• _TASK DESCRIPTION_
Restate every entry verbatim; drop the pictures.

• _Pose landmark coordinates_
BEGIN

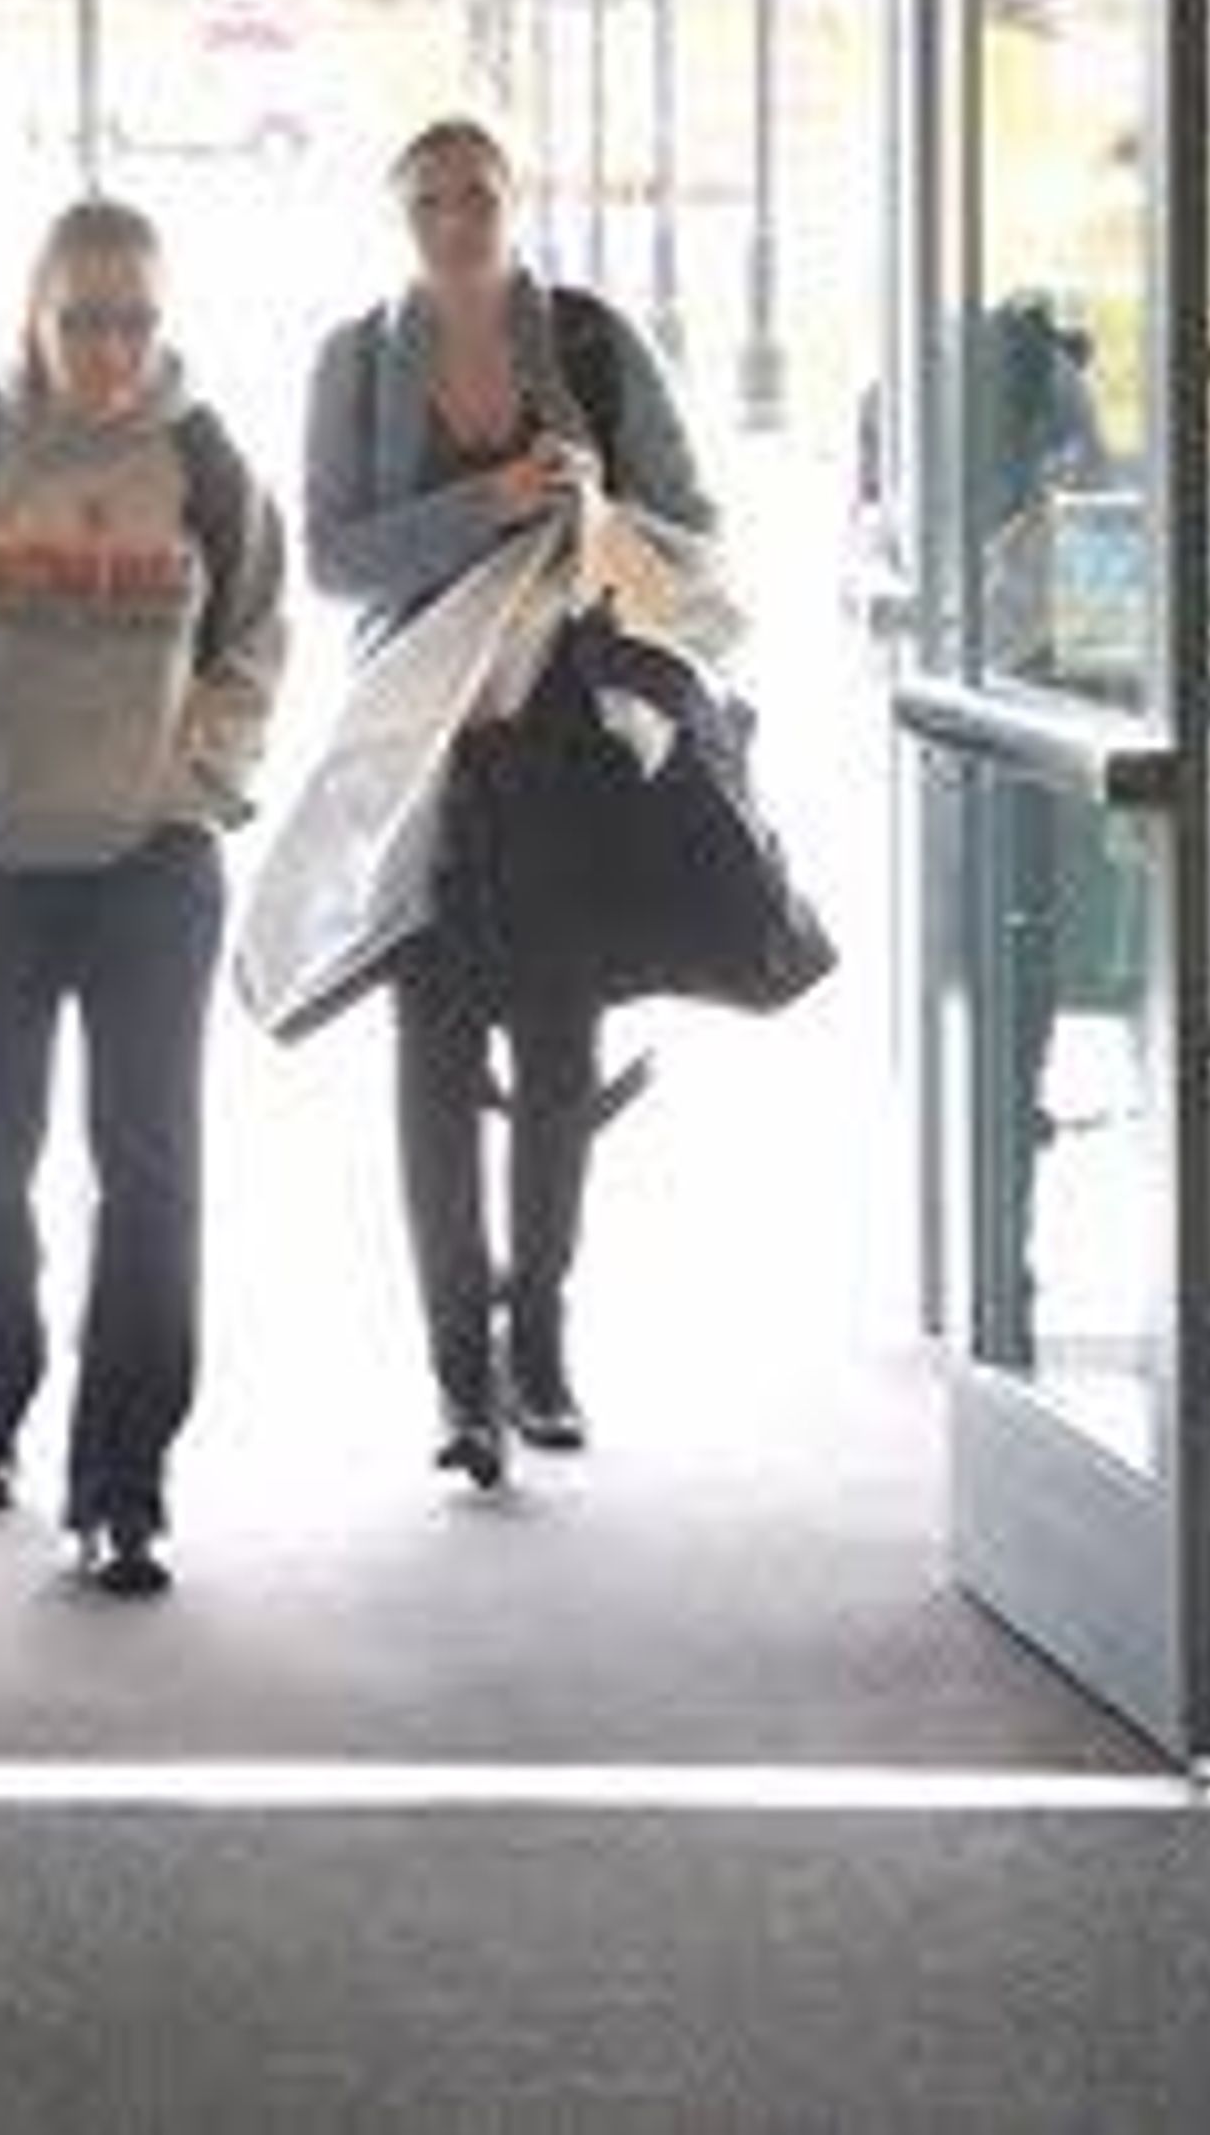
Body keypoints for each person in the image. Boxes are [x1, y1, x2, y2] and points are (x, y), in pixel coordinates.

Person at [0, 197, 283, 1601]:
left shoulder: (203, 460)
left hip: (151, 866)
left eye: (135, 317)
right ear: (35, 310)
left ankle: (124, 1483)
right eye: (84, 315)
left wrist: (195, 779)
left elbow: (258, 638)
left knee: (151, 1176)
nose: (110, 345)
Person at [301, 115, 714, 1486]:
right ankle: (456, 1375)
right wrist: (483, 502)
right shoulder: (356, 360)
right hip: (426, 758)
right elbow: (336, 558)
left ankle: (539, 1337)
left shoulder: (591, 342)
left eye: (476, 191)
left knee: (557, 1048)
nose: (456, 215)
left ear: (514, 200)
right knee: (428, 1059)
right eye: (429, 196)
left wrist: (594, 511)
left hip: (571, 751)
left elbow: (695, 533)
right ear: (397, 212)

END

• _EXPECTED ANSWER_
Body keypoints for each person in the image. Boxes are [x1, y1, x2, y2] and points are (x, y), in pixel coordinates.

Person at [0, 197, 283, 1601]:
left shoulder: (203, 460)
left hip: (151, 866)
left eye: (135, 317)
right ear: (35, 310)
left ankle: (124, 1483)
right eye: (84, 315)
left wrist: (195, 779)
left elbow: (258, 638)
left knee: (151, 1176)
nose: (110, 345)
Person at [301, 115, 714, 1486]:
right ankle: (456, 1375)
right wrist: (483, 502)
right shoulder: (356, 360)
right hip: (426, 758)
right elbow: (336, 558)
left ankle: (539, 1337)
left shoulder: (591, 342)
left eye: (476, 191)
left knee: (557, 1048)
nose: (456, 215)
left ear: (514, 200)
right knee: (428, 1059)
right eye: (429, 196)
left wrist: (594, 511)
left hip: (571, 751)
left elbow: (695, 533)
right ear: (397, 212)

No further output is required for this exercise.